By Peter Tormey
SPOKANE, Wash. – In the locker room after the Gonzaga Bulldogs’ third-round NCAA Tournament loss to Ohio State, senior center Robert Sacre fought the tears as he weaved and bobbed to avoid answering what he called “the question”:
“How does it feel to have played your last game as a Zag?”
Then, he relented.
“It’s sad. It’s sad, because you always think, ‘Ah, I can’t wait to be done with college, I can’t wait to be done with this.’ But when it actually gets here, it hits you like a wall. It’s sad, it’s frustrating, and it’s one of those things where you don’t want it to end, but when it’s here, it actually is heartbreaking.”
Sacre will be missed by all the Zags, from Coach Mark Few who called the 7-footer from Vancouver, B.C., a “once‑in‑a‑lifetime personality,” to junior guard David Stockton.
“You can’t replace Rob Sacre,” Stockton said after the No. 7 seed Zags fell to the 2 seed Buckeyes 73-66 on March 17 in Pittsburgh. “On and off the court, he’s been a great friend to everyone here and he will be there for anybody, no matter what.”
Earlier, Few called Sacre an important figure in Gonzaga’s program, which made its 14th consecutive NCAA Tournament appearance this year.
“He walks into our arena, I can hear from my office when he comes in, every person he meets I think feels like they’re a friend of his,” Few said. “He’s just been a joy to coach.”
Junior forward Elias Harris said Sacre the player – and the person – will be missed.
“We all know how great of a leader Rob is,” Harris said. “It doesn’t matter what time of the night you call. He would stand up and help you out. He helps the younger guys out. He helped me out.”

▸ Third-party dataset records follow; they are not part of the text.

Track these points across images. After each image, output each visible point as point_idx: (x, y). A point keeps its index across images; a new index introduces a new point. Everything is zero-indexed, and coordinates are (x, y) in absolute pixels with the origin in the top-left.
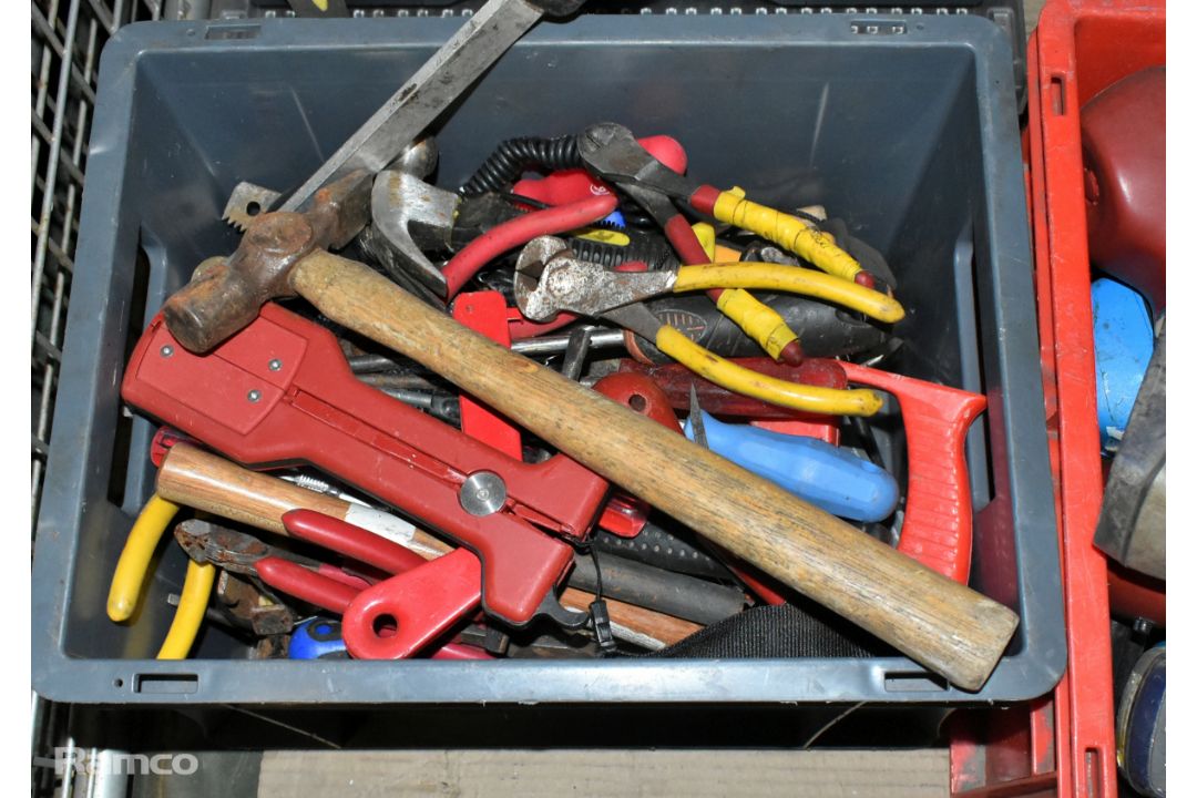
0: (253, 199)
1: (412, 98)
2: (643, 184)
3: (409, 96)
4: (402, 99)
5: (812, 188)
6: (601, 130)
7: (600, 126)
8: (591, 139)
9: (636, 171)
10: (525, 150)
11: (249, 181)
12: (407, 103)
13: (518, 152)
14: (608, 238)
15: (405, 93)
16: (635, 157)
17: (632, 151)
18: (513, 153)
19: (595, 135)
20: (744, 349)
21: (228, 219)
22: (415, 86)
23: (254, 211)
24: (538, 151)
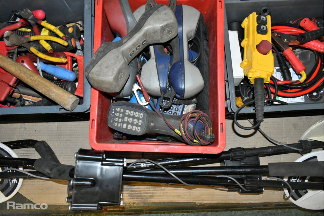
2: (30, 19)
9: (29, 17)
14: (26, 30)
20: (44, 51)
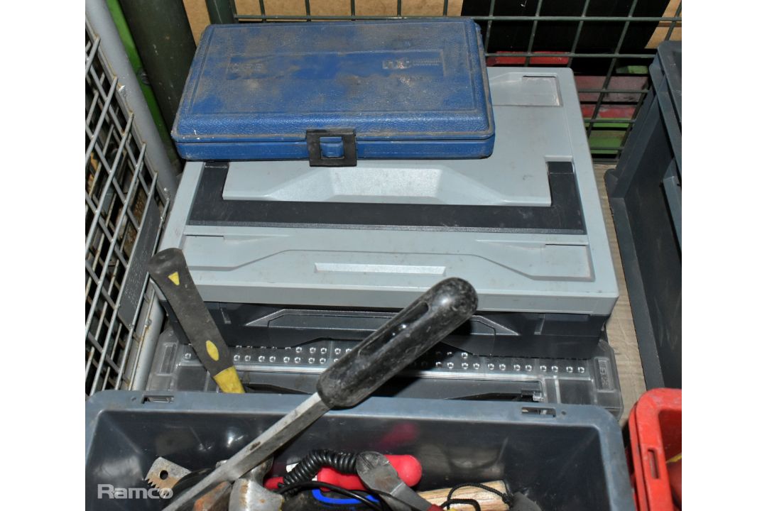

Before his final Gonzaga game, Sacre said he wanted to win most to keep playing with the team he loves.
“I just want to make this season go longer than it needs to be,” Sacre said. “I’m so proud to be with this team and I’m so proud to be with this great group of guys that I want it to go further.”
Sacre, who has already graduated, summed his time at Gonzaga, saying: “I’ve never had so much fun in my life.”

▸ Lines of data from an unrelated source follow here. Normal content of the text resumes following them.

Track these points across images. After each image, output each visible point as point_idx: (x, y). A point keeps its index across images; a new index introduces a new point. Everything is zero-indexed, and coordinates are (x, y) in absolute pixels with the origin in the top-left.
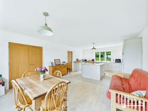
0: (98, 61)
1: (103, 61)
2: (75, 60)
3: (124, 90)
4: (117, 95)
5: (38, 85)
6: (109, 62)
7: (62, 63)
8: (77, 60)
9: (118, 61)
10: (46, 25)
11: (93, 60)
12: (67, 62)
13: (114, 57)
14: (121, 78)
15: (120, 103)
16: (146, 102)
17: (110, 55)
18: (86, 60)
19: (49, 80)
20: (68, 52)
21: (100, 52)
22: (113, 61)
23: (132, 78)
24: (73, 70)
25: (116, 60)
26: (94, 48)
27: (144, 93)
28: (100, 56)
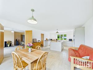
0: (59, 40)
1: (62, 40)
2: (45, 40)
3: (77, 56)
4: (74, 59)
5: (29, 55)
6: (65, 40)
7: (37, 41)
8: (47, 39)
9: (71, 40)
10: (33, 17)
11: (57, 39)
12: (40, 41)
13: (68, 38)
14: (74, 50)
15: (76, 64)
16: (90, 62)
17: (66, 36)
18: (52, 40)
19: (34, 52)
20: (41, 34)
21: (60, 34)
22: (67, 40)
23: (80, 50)
24: (44, 46)
25: (69, 39)
26: (57, 32)
27: (88, 57)
28: (60, 37)
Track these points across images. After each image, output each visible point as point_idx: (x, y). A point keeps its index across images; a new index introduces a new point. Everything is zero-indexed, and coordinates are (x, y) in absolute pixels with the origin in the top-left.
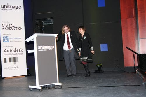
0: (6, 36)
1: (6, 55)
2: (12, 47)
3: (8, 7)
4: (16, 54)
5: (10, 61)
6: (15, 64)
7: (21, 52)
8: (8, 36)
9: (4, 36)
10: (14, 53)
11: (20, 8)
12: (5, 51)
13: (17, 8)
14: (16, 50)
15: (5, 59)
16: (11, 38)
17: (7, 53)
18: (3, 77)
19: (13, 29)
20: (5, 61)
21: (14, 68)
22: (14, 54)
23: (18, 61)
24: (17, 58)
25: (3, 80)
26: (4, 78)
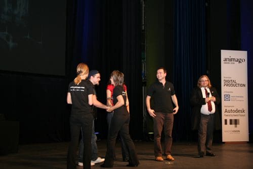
0: (227, 94)
1: (227, 116)
2: (233, 106)
3: (231, 60)
4: (238, 115)
5: (231, 123)
6: (236, 127)
7: (243, 114)
8: (229, 94)
9: (225, 93)
10: (235, 114)
11: (243, 60)
12: (226, 111)
13: (239, 61)
14: (237, 111)
15: (226, 121)
16: (232, 97)
17: (228, 114)
18: (223, 141)
19: (235, 86)
20: (226, 123)
21: (235, 131)
22: (236, 116)
23: (239, 124)
24: (239, 120)
25: (224, 144)
26: (224, 143)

After Sacre’s last Gonzaga game, Few said this season was the most fun he has ever had coaching.
Was fun, then, key to the Zags’ success this season?
“Oh, most definitely,” Sacre said without hesitation. “It’s a game, that why we played it. If you just play basketball to have fun, that’s the most important thing.”
For all of the many honors and accolades throughout his basketball career, people remain most precious to Sacre, who hopes to continue playing hoops professionally.
“I have buddies who flew from all over the country to come and support us,” Sacre said, smiling in the Pittsburgh locker room. “They lived across the hall from me in DeSmet (Hall). I still keep in touch with all my buddies. I keep in touch with all my teammates. That’s the best thing about this program and the school.”